(NNPA) — Looking at our nation and noting where we have come since 1965 gives us reason to celebrate. However, in our celebration we should be mindful that true equality was never achieved, and that instead of moving towards justice we are moving in the other direction.
Just a year ago we celebrated the 50th anniversary of the passage of the Civil Rights Act of 1964, though the Act has been and continues to be under attack from the right wing of this nation as some even ponder its “constitutionality.”

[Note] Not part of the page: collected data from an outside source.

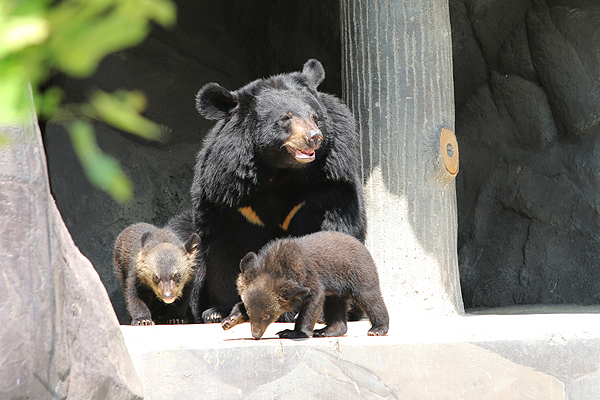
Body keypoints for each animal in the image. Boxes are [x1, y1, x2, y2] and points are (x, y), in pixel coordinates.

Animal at [191, 58, 366, 322]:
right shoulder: (225, 191)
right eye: (286, 118)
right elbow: (224, 248)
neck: (280, 171)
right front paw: (218, 311)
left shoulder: (328, 184)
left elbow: (331, 230)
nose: (314, 137)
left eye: (315, 117)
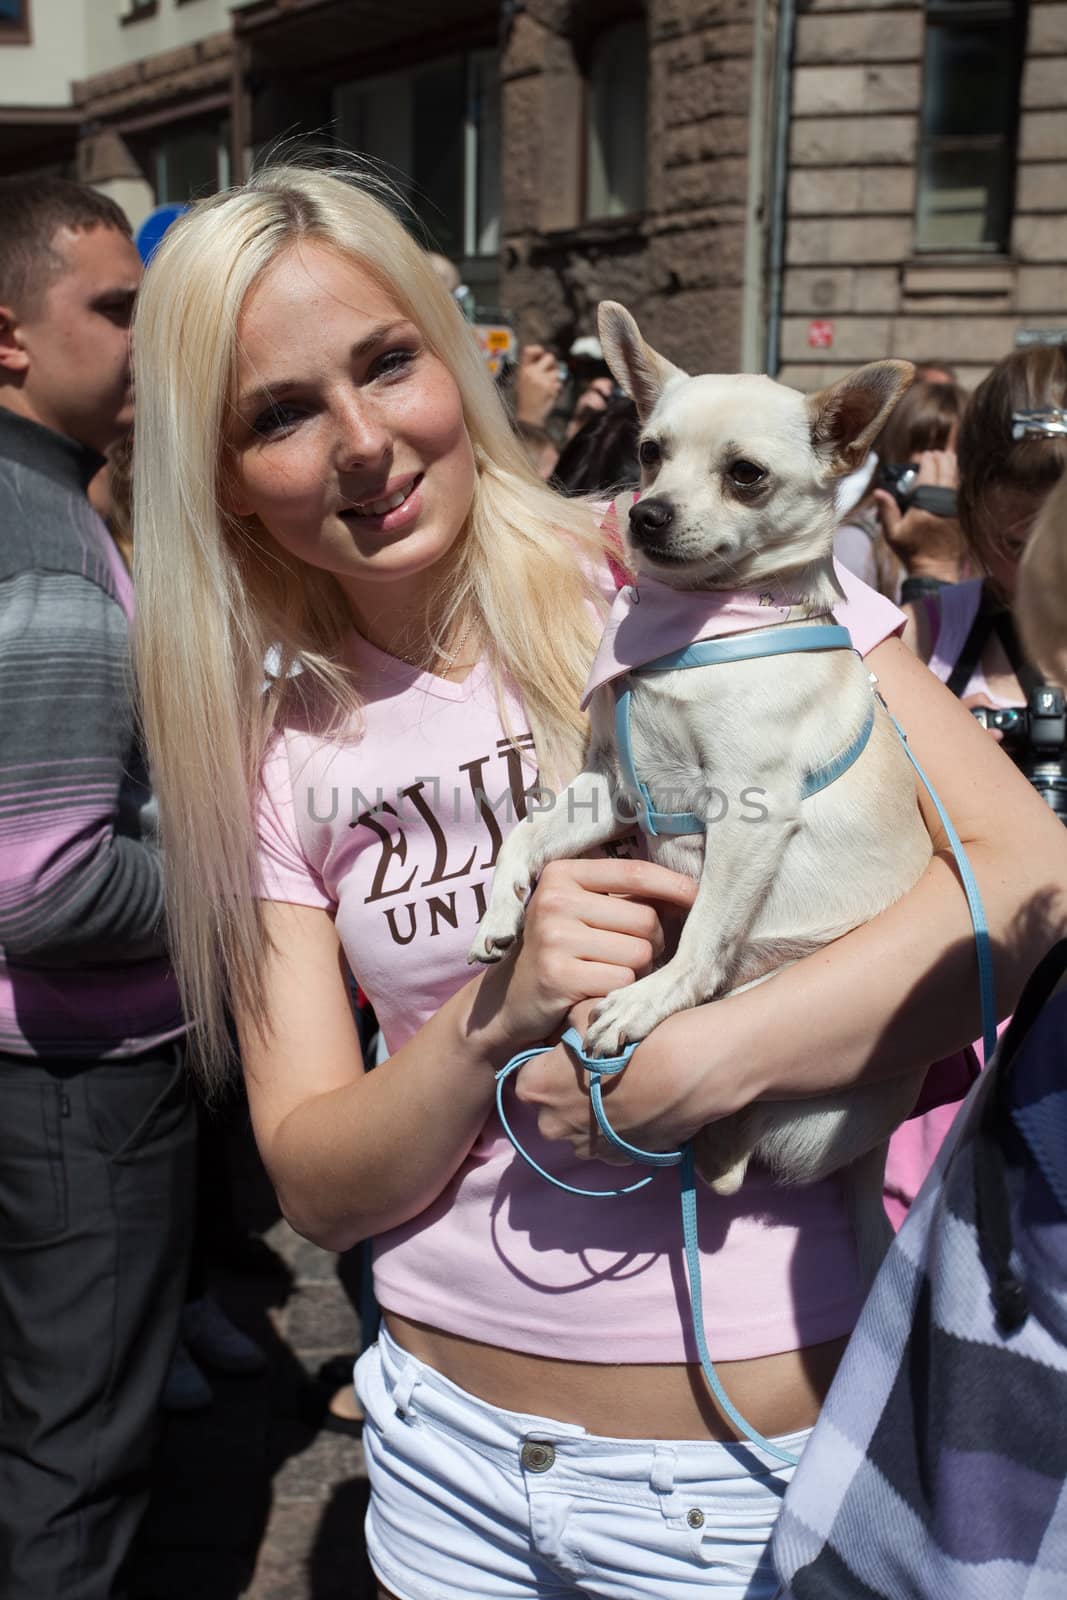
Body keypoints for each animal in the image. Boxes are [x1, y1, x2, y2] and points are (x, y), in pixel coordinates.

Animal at [473, 297, 934, 1273]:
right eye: (648, 452)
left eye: (746, 476)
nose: (646, 513)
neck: (696, 629)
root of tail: (875, 1153)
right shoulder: (612, 790)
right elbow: (524, 834)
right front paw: (502, 910)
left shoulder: (748, 816)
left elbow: (702, 939)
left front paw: (649, 1000)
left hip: (788, 1027)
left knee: (728, 1143)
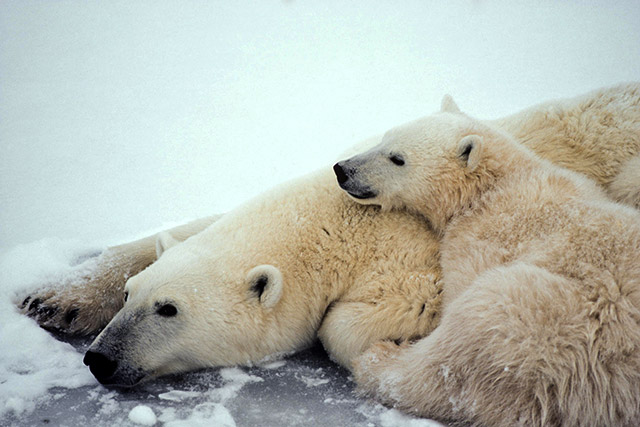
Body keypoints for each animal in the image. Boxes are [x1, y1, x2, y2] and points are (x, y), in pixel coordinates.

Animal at [20, 83, 640, 386]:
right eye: (133, 297)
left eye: (169, 310)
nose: (99, 360)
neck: (335, 220)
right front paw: (53, 299)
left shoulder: (415, 261)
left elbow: (360, 316)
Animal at [339, 106, 640, 426]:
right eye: (384, 138)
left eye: (398, 158)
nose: (342, 170)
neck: (496, 184)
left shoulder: (483, 236)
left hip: (548, 323)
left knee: (459, 351)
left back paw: (377, 358)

Now we celebrate the 50th anniversary of the Voting Rights Act of 1965, just two years after the law was gutted by a decision by the Supreme Court that was not founded in law and where the Chief Justice incredulously opined that blacks in Mississippi had superior voter access than blacks in Massachusetts.
It is in this vein that we say that there should be a celebration, but there too must be recognition of the work that must be done to repair the harm done by the Shelby County decision. The ink wasn’t dry on that decision before Southern states such as North Carolina, Texas and Mississippi started to take action to go back to how things were.

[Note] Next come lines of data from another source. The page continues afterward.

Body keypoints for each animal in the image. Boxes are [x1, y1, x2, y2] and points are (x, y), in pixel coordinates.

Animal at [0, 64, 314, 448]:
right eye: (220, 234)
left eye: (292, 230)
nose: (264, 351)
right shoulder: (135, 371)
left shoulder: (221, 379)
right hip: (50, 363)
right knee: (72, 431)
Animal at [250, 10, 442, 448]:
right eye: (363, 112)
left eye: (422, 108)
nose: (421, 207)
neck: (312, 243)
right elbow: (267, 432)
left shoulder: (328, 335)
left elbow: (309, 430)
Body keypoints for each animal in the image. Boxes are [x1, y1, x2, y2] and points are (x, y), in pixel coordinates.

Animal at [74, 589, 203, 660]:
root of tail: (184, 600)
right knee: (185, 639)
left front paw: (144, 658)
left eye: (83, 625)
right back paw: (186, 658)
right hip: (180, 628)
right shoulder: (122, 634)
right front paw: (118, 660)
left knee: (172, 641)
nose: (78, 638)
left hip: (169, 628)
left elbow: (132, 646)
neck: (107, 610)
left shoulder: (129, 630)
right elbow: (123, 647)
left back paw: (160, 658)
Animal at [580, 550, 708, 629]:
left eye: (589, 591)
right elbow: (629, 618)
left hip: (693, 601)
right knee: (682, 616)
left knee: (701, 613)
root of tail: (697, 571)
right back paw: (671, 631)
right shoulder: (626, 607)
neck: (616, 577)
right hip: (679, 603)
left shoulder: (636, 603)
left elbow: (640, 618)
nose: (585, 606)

Blacks in all the old confederacy are now confronting an array of repressive laws such as unduly restrictive voter identification laws, cut backs on early voting, enhanced purging of voters, burdensome identification issuance or renewal laws, changing of voting sites to make it more difficult for people of color to vote and a facing host of other such discriminatory obstacles. We are hearing dog whistles every day in 2015.
In the wake of last weekend’s celebration in Selma, we hope that the NAACP gets proper recognition for its essential role in the law’s passage. We love and respect those great Americans such as Dr. Martin Luther King, Jr. and President Lyndon Baines Johnson who are deservedly given so much credit, but others, including Republican Senate Leader Everett Dirksen of Illinois and the NAACP’s Clarence Mitchell had
indispensable roles as well. Sadly, the celebration of the 1964 Act largely ignored Mitchell and we hope this year’s celebration does not do the same.

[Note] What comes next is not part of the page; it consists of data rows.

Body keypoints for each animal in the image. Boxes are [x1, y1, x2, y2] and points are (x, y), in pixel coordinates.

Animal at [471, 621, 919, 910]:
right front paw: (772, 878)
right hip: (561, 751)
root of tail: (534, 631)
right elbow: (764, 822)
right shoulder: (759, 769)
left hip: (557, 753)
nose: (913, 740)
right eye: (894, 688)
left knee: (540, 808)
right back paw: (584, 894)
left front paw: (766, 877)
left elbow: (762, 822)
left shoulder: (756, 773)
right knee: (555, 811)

Clarence Mitchell was born into poverty, but rose to prominence as the NAACP’s chief lobbyist and became widely known as the nation’s 101st Senator. He was awarded the Presidential Medal of Freedom in 1980 by President Jimmy Carter and the NAACP’s Spingarn Medal in 1969. Mitchell strategized with Johnson to keep waffling northern senators on board and utilized his friendships with Republicans and Democrats to help effectively persuade them to come on board.
As the nation’s chief civil rights lobbyist, he helped to organize and guide a coalition of diverse supporters from NAACP units, other civil rights, church and labor groups to address pressure points as they arose in Congress and to keep pressure on for members of Congress to support the bill. President Johnson was even quoted as saying no person forced his door open more than Clarence Mitchell.
As we celebrate Bloody Sunday and the march from Selma to Montgomery and other vital and important events from 1965, let us remember the heroes and martyrs— Dr. King, Rep. John Lewis (D-Ga.), Hosea Williams of SCLC, Amelia Boynton and Jimmie Lee Jackson. In addition to those great African-Americans we should celebrate the courageous actions of white Americans such as Rev. James Reeb and Viola Liuzzo who gave their lives so that we could have a better country. Let us remember Clarence Mitchell too!
Remembering Clarence Mitchell reminds us of how important an integrated strategy was before and is now. We must go to the streets as LBJ insisted, but the work in the halls of Congress and in the home states or districts of Congresspersons plays an essential and vital role as well. The strategy needed and included the NAACP and Mitchell and Roy Wilkins, SNCC with Lewis, Julian Bond and others and of course the SCLC with King, Hosea Williams, Andrew Young and others.
As we try to fix this law, let us restore it with substance and vitality in honor of all those great people, named and unnamed, who gave so much so that we might have the right to vote.
William Barber is state president of the North Carolina NAACP and Gary L. Bledsoe is state president of the Texas NAACP.